TO DO:
**A.** Please list each line of the listing that contains the string "display".
**B.** Continue the commentary on Hillary Clinton's 2016 campaign from the point where it stops.

PROVIDED PASSAGE:
|---|

A Hard Rains a-Gonna Fall: Obama Exits and Trump Takes Center Stage

A Hard Rain’s a-Gonna Fall: Obama Exits and Trump Takes Center Stage
Derek Shearer
Huffington Post

Unlike 1992 when Bill Clinton campaigned on a program of Putting People First focusing on the economy, there was no overarching economic message from Hillary Clinton’s campaign. Her team produced a detailed program book, Stronger Together; her economic platform was endorsed by Bernie Sanders, Elizabeth Warren and a host of progressive economists. The problem wasn’t the program, but that it got lost in the flack over Benghazi, the State Department emails, and the activities of the Clinton Foundation. Russian hackers contributed to the cacophony, providing Wikileaks with emails from the Democratic National Committee and the account of John Podesta, the Clinton campaign chairman. The Trump campaign aggressively exploited these issues to drown out Mrs. Clinton’s programmatic message. Mass media coverage focused on both candidates’ negatives, but this reporting hurt Hillary more because Trump voters were ready to excuse his boorish behavior. In addition, serious reporting was overrun by fake news, wild rumors, and conspiracy charges. The Boy Scouts and millions of others were not immune to this degraded campaign coverage.

|---|

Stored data

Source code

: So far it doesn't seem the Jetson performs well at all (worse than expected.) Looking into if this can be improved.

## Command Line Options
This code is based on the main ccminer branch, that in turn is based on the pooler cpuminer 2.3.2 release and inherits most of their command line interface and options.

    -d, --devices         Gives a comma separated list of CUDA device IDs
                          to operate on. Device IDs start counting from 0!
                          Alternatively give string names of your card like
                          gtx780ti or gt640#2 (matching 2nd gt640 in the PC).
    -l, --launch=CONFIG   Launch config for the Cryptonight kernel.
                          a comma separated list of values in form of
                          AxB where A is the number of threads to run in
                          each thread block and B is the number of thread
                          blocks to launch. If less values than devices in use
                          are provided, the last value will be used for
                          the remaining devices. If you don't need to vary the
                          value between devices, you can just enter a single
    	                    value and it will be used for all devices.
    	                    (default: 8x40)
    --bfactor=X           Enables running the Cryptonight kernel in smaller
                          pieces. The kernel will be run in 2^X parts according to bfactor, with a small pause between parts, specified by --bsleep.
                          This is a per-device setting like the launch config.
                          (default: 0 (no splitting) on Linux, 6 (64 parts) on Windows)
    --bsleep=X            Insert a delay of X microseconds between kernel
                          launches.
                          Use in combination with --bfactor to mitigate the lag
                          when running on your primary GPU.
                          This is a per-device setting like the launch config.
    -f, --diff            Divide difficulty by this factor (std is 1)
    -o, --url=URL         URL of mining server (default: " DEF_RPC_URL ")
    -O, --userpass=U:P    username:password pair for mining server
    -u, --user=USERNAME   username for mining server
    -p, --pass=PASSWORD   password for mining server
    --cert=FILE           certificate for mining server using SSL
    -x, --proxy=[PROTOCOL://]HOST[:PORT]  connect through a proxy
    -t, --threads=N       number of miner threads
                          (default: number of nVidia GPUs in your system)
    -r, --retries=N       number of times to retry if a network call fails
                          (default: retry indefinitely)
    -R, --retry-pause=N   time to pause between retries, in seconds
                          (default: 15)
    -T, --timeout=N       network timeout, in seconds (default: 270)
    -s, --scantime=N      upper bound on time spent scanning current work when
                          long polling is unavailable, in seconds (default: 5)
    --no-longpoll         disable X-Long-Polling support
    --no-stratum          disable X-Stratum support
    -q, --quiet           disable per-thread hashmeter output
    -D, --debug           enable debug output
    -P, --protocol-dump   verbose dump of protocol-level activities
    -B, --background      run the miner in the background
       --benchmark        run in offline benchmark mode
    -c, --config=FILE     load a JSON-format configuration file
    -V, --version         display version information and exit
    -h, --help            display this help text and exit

|---|

RESPONSES:
**A.**
    -V, --version         display version information and exit
    -h, --help            display this help text and exit

**B.**
Still, it was a close election. Had not FBI Director James Comey intervened in the final ten days, Hillary might have won both the electoral and the popular vote. Another reason it was a close election is that President Obama missed an historic opportunity to revive the Democratic Party’s New Deal tradition and rebuild support among the working class. Obama deserves credit for pulling the country out of the worse economic downtown since the Depression, but he could have done much more than stabilize the economy. Instead of following James Carville’s advice to “jail a few bankers”, he appointed Wall Street veterans to key economic posts and steered a centrist course; few progressive economic thinkers were included in his administration.

Given Trump’s hard right conservative team, his world wide business interests, and the influence that lobbyists and Wall Street billionaires will exert, it is a safe bet that there will be scandals. There will also be push back from communities and groups affected by the Trump administration’s policies. Democratic politicians on both coasts and in major cities will defend minorities and immigrants. Senators Elizabeth Warren, Bernie Sanders, Sherrod Brown, Kamala Harris and others will call out Trump’s hypocrisy. It will not be a peaceful time.

President Obama should not go quietly into post presidency memoir writing and speech giving. He is still President for more than a month, and he should speak out much as departing President Dwight Eisenhower warned of the military-industrial complex. He should preserve the Senate’s full report on torture, and discuss at a press conference the findings of the White House study on Russia hacking. As former president, I hope that he will remain engaged in issues of race. An important book—The Color of Law, by Richard Rothstein—on how the US made segregation a legal reality will be out in the spring and cause a stir. Next year is the fiftieth anniversary of the Kerner Commission which recognized the separate and unequal realities of black and white America. Foundations or wealthy individuals might fund the Obama Commission on Racial Equality, if he is willing to devote time to the task.